O manejo correto do capim ajudou a reduzir a mortalidade entre os filhotes dos mochos-dos-banhados, espécie que vive cerca de 23 anos na natureza e que costuma ter de 1 a 3 filhotes por gestação (de 28 a 31 dias). Manter a área de capim roçada a cerca de 40 centímetros de altura favorece a caça pelas mamães-mocho, ao permitir que ela consiga ver melhor os roedores, por exemplo. Dessa forma, ela consegue mais alimento para sua ninhada.

“Antes de a gente aprender esse manejo, costumava morrer um filhote de uma ninhada de três por falta de alimento suficiente. Desde então, a taxa de sobrevivência tem sido praticamente total”, diz Gustavo. Ele explica que nos primeiros dezessete dias de vida dos filhotes, a mãe caça e come a cabeça dos roedores e dá o corpo para os filhotes se alimentarem. Depois do 18º dia, já se veem as pelotas regurgitadas com crânio. Aos sessenta dias de vida, a família já voa e segue a mãe nas caçadas; depois dos noventa, cem dias de vida, começam a caçar sozinhos e vão passar os próximos meses na área rural.
Com essa ajuda, as famílias cresceram e as gerações seguintes passaram a cruzar e formar novos núcleo familiares. Atualmente, já são encontrados cinco casais em cinco áreas distintas e próximas entre si, sendo que alguns animais são reconhecidos e ganharam nomes, como Sálvia e Páprica.
O guia de aves conta que também aprendeu a fazer aceiros para proteger os ninhos, com o que contou com a parceria de um sitiante local, que também comprou a ideia e costuma emprestar o trator para a prática. Esse conhecimento também foi repassado à população local.

Compra da ideia
Envolver a população mostrou ser a atitude mais acertada e, após quatro anos do início dessas ações, as pessoas que ali moram já apagavam os incêndios e marcavam os ninhos com cabos de vassoura pintados de vermelho, para sinalizá-los.
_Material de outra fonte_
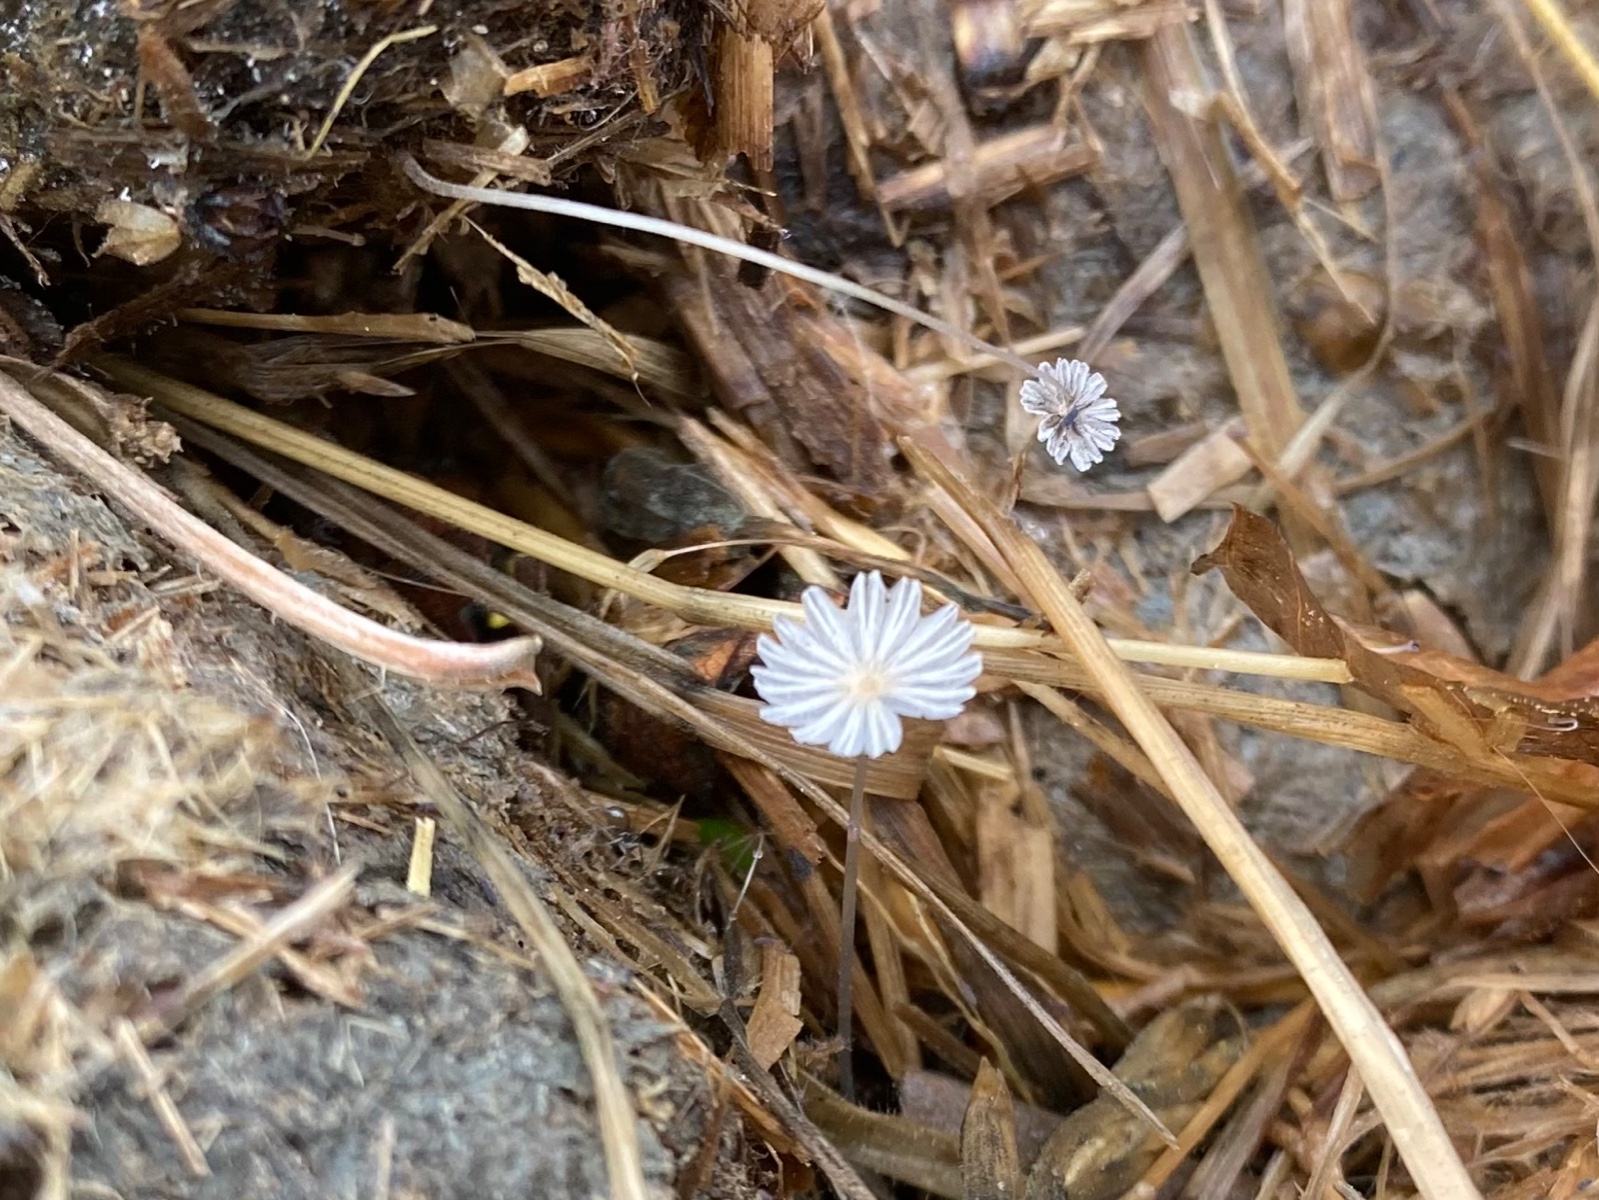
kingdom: Fungi
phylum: Basidiomycota
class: Agaricomycetes
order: Agaricales
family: Psathyrellaceae
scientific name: Psathyrellaceae
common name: mørkhatfamilien
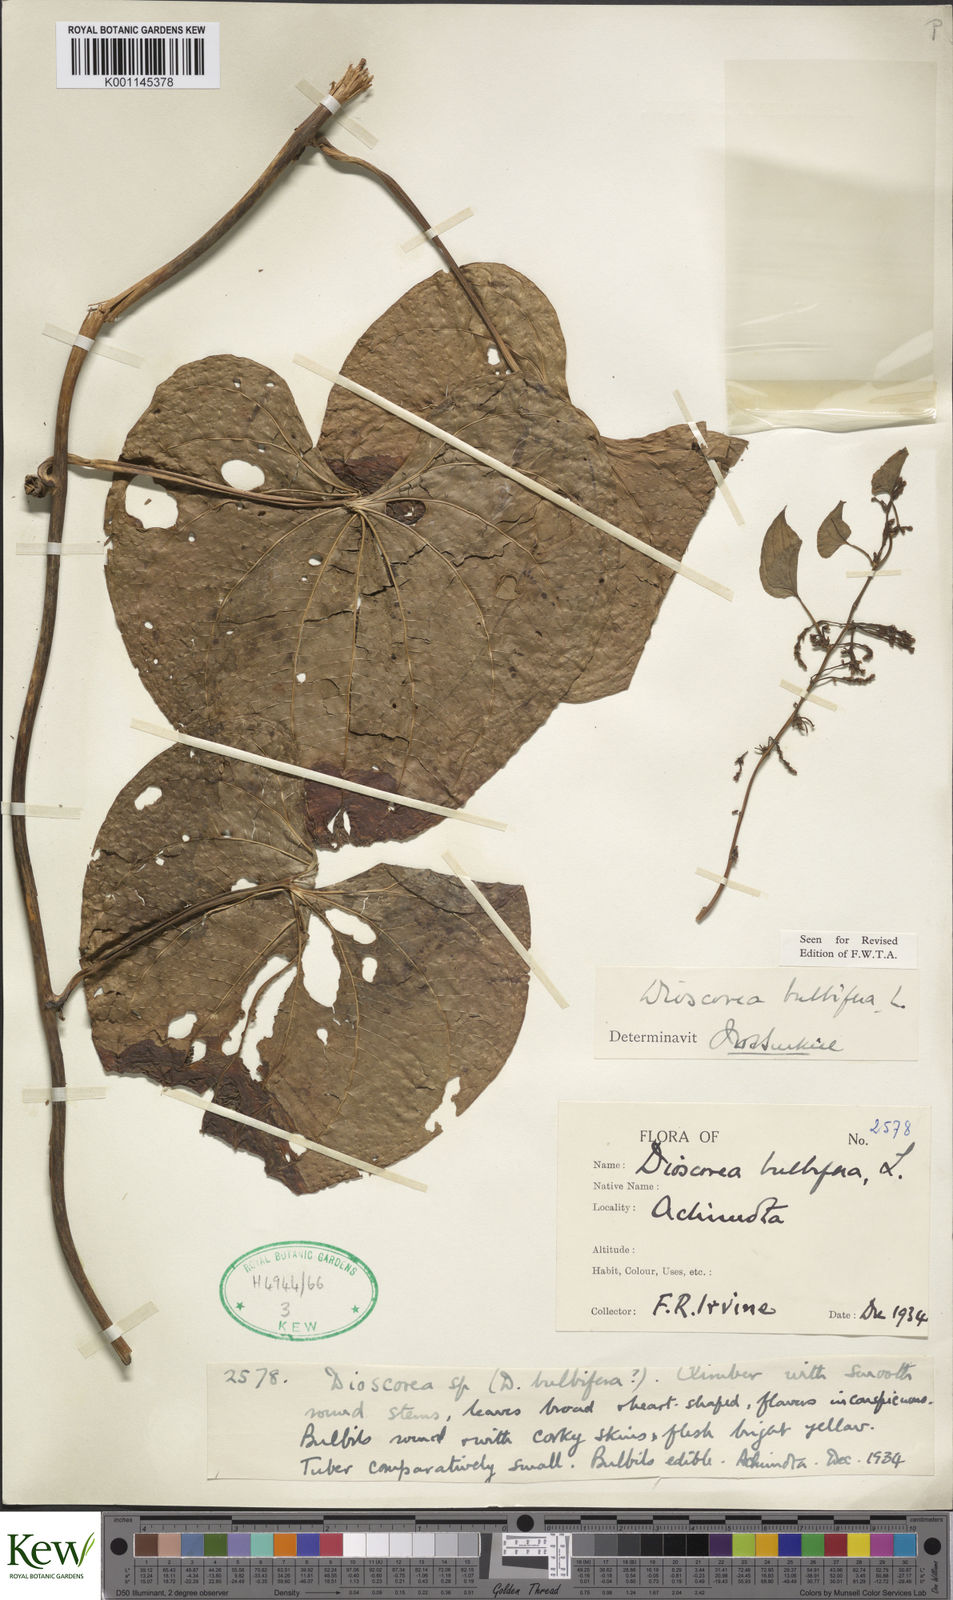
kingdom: Plantae
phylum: Tracheophyta
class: Liliopsida
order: Dioscoreales
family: Dioscoreaceae
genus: Dioscorea
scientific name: Dioscorea bulbifera
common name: Air yam
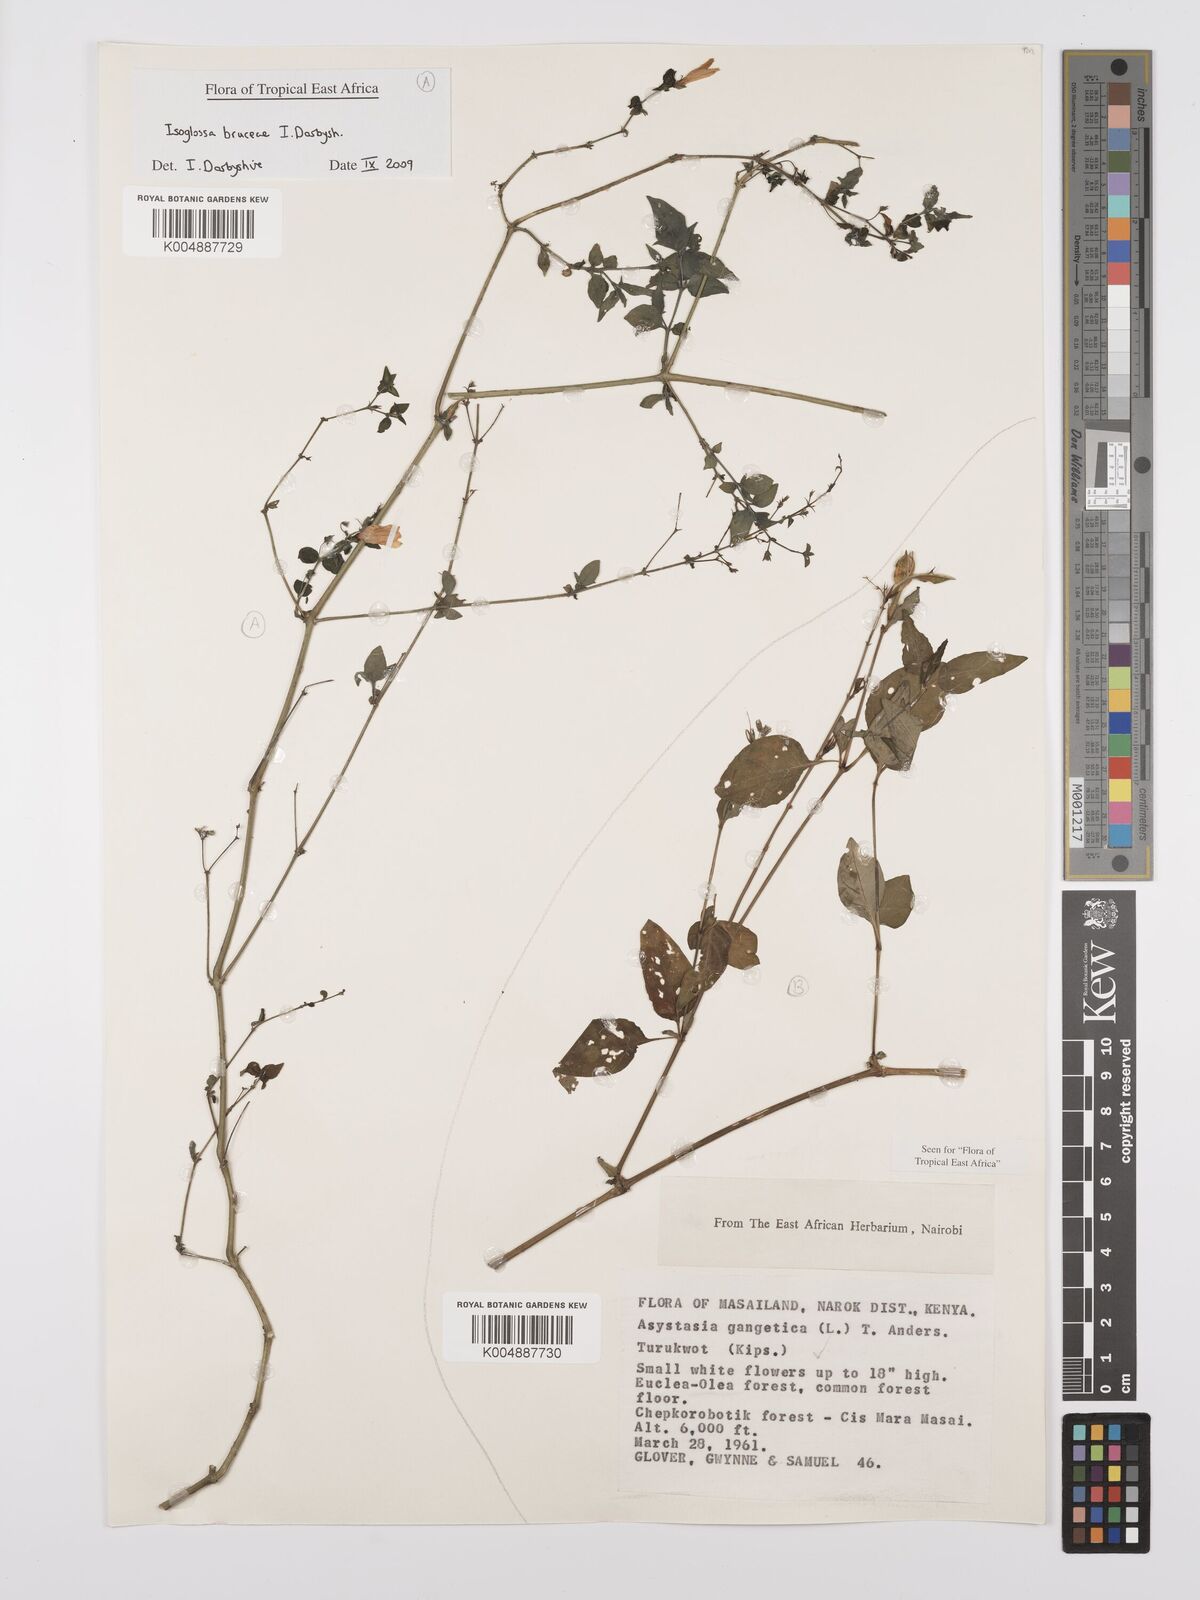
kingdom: Plantae
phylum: Tracheophyta
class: Magnoliopsida
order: Lamiales
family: Acanthaceae
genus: Asystasia
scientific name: Asystasia gangetica
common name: Chinese violet
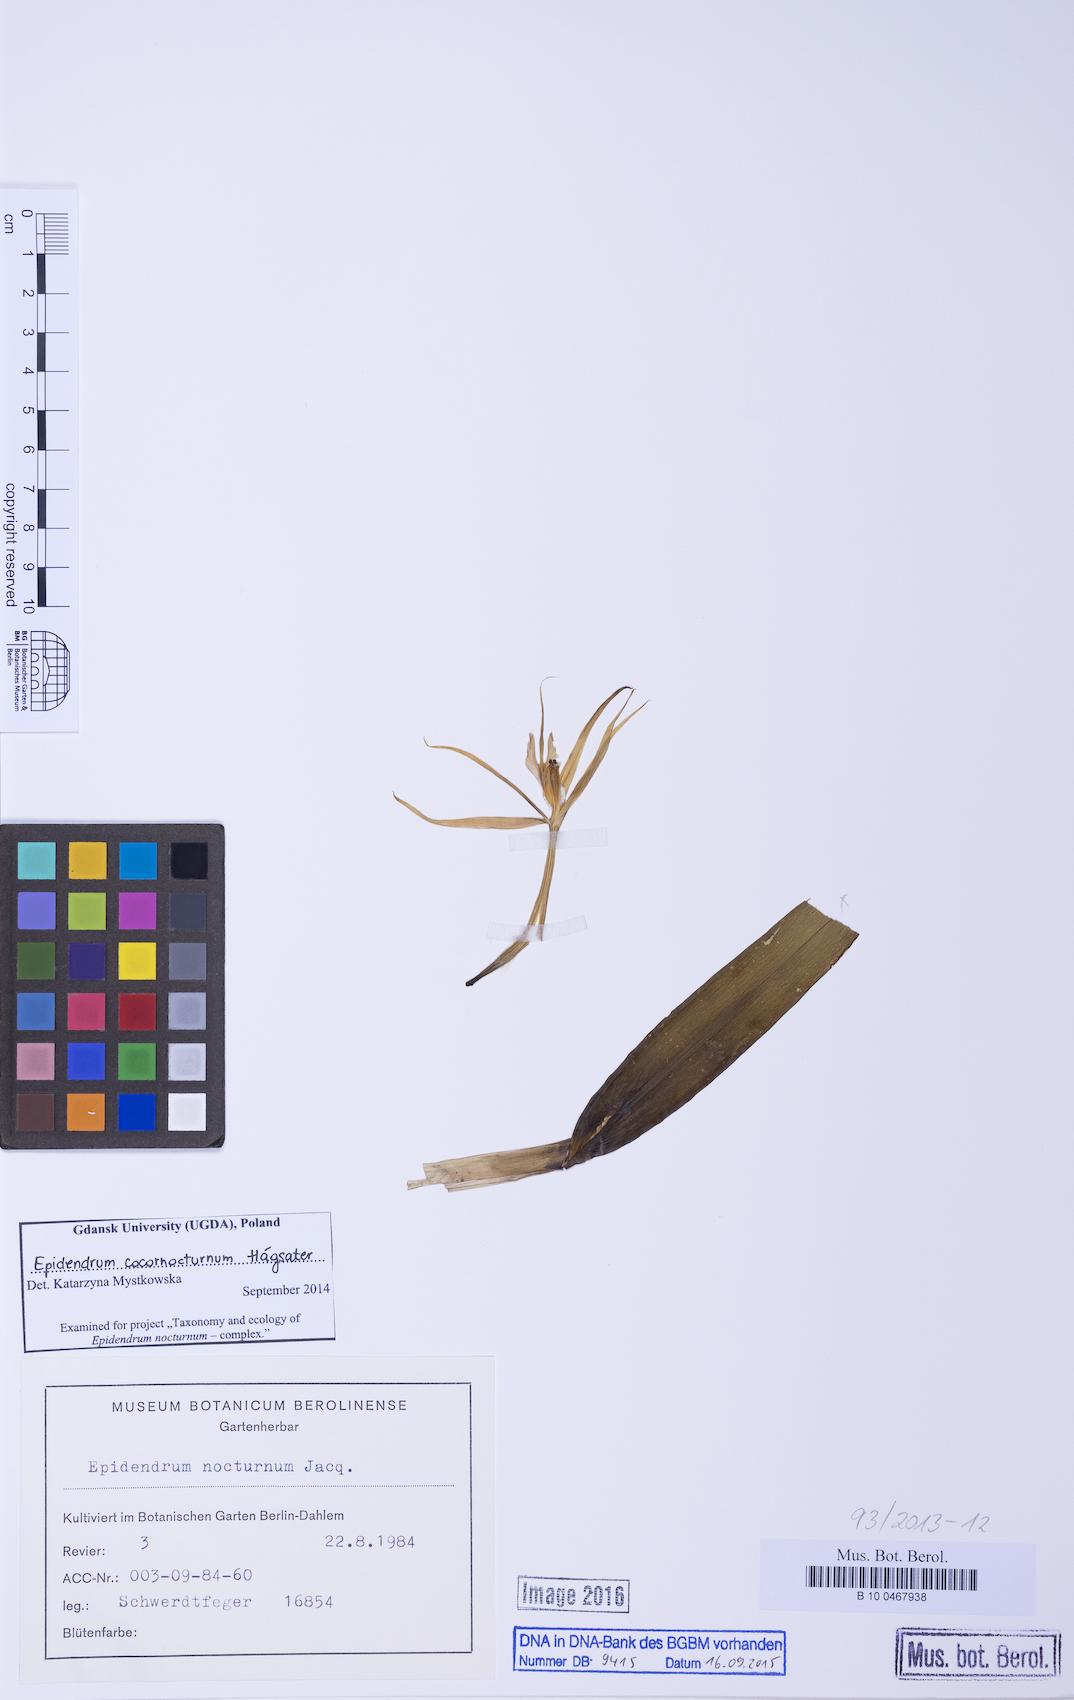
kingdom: Plantae
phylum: Tracheophyta
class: Liliopsida
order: Asparagales
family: Orchidaceae
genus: Epidendrum
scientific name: Epidendrum cocornocturnum
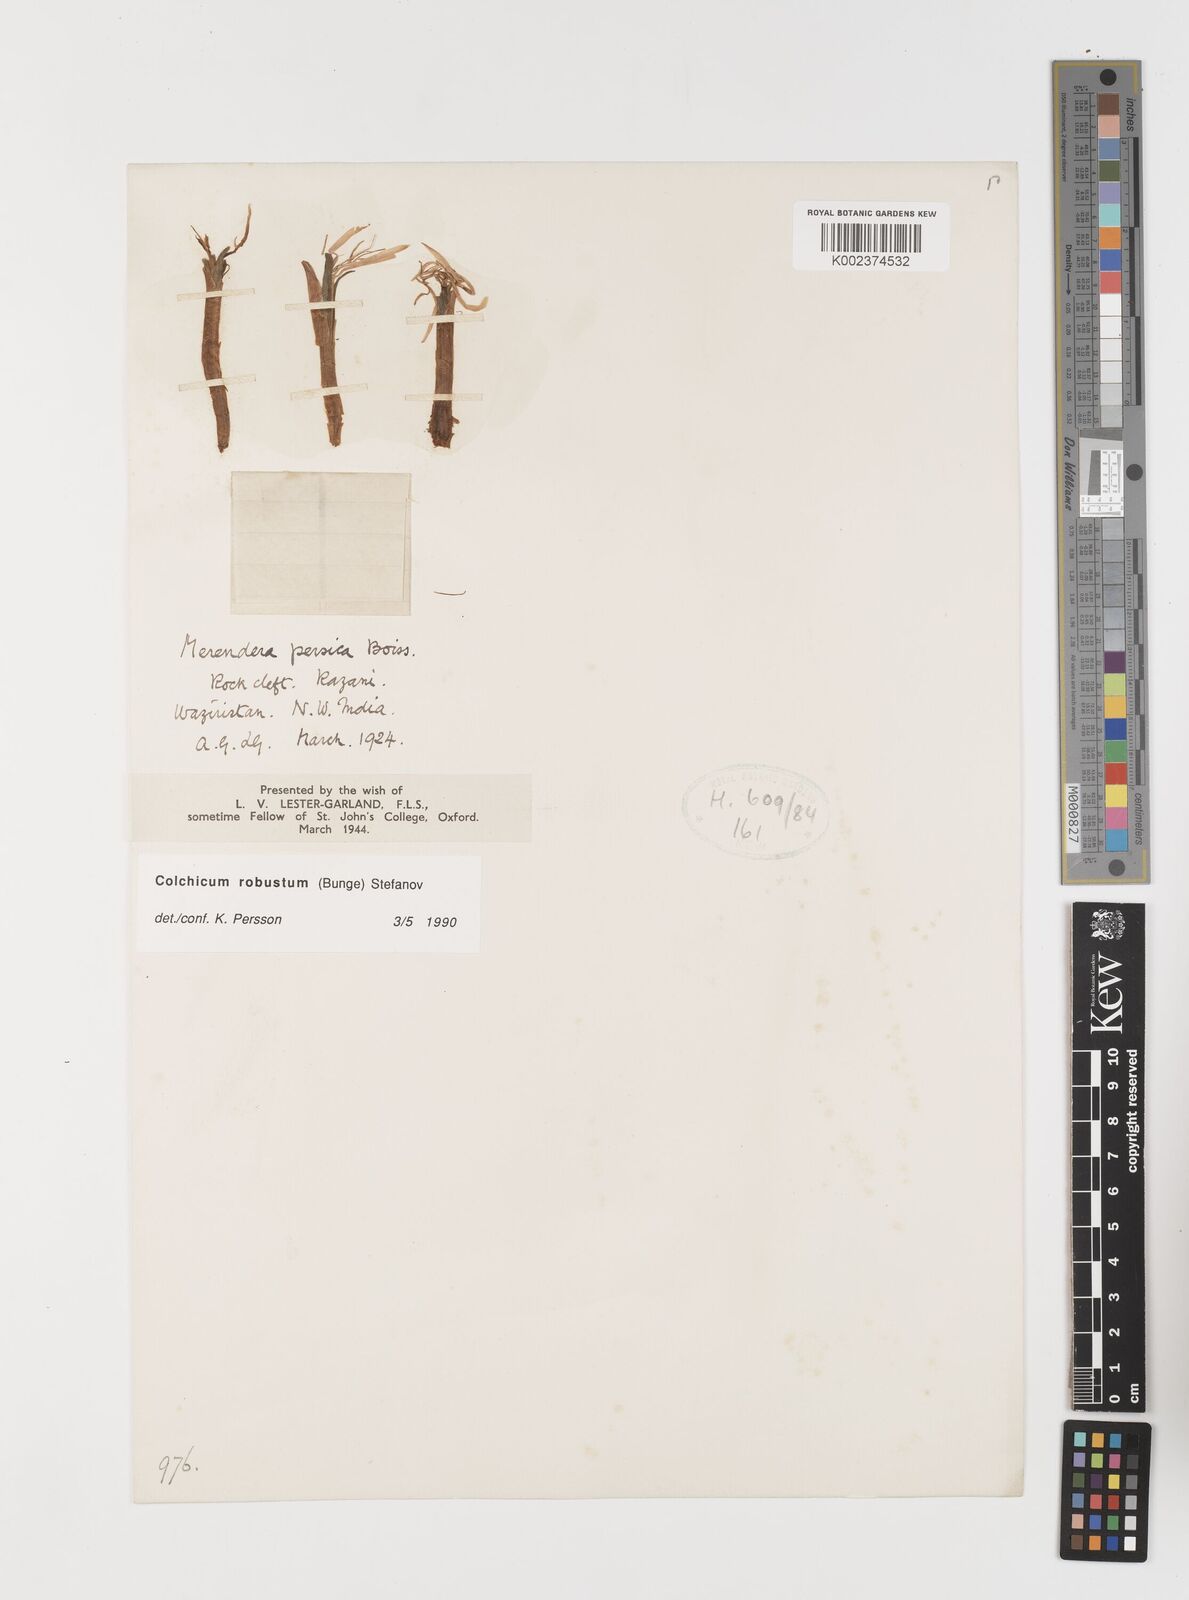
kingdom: Plantae
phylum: Tracheophyta
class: Liliopsida
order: Liliales
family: Colchicaceae
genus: Colchicum
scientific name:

“Se as pessoas não comprassem a ideia, não ia dar certo”, diz Gustavo, falando que hoje consegue viajar “tranquilo” para guiar clientes na observação de aves por diversas regiões do Brasil, com a confiança de que a área está sendo cuidada. “Primeiro você conversa, instrui; aí eles entendem e a coisa flui e vai para a frente”, completa.
E como ninguém vive sozinho e a cooperação contribui para a potencialização dos resultados, além dos líderes comunitários e do sitiante, ele cita entre os parceiros no Projeto Mocho dos Banhados o dentista Marcelo, o empresário Peterson e o profissional de TI Danilo, todos da região. Agora, ele diz sonhar com a parceria com alguma universidade para a colocação de chips nas aves e monitoramento da vida desses indivíduos, muitos dos quais viu nascer.
Em casa, Gustavo também tem a alegria de ver seu trabalho de educação ambiental ter contagiado seus filhos, que, quando podem, acompanham o pai em passarinhadas e no cuidado com os mochos.

Artur, o mais novo, hoje com 10 anos, soma quase 400 espécies de aves registradas na plataforma WikiAves e quer ser médico-veterinário. Murilo, de 15 anos, por sua vez, diz que vai estudar Biologia e já registrou mais de 500 espécies. Ambos ainda fazem listas de registros no eBird, a plataforma do departamento de ornitologia da universidade norte-americana Cornell, uma das maiores referências em Ciências.
Muito bom, rapazes! As novas gerações dos mochos e demais animais agradecem e torcem pelo sucesso de vocês!